Report every line of the records that contains the string "skal", matching case exactly.

Extracted material section start

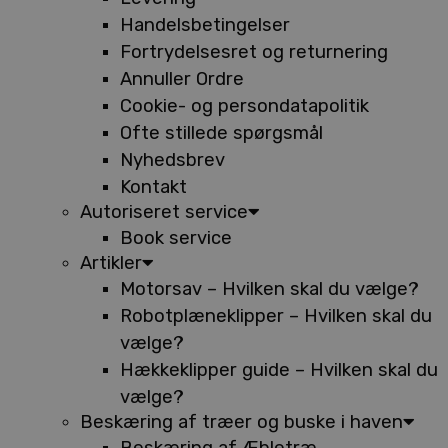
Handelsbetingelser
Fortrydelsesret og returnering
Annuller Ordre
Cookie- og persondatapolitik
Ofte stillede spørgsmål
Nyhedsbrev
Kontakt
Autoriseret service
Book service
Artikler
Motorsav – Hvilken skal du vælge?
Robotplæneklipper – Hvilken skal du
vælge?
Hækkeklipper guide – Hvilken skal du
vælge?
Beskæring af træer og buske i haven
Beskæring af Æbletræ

Extracted material section end

[Response below]
Motorsav – Hvilken skal du vælge?
Robotplæneklipper – Hvilken skal du
Hækkeklipper guide – Hvilken skal du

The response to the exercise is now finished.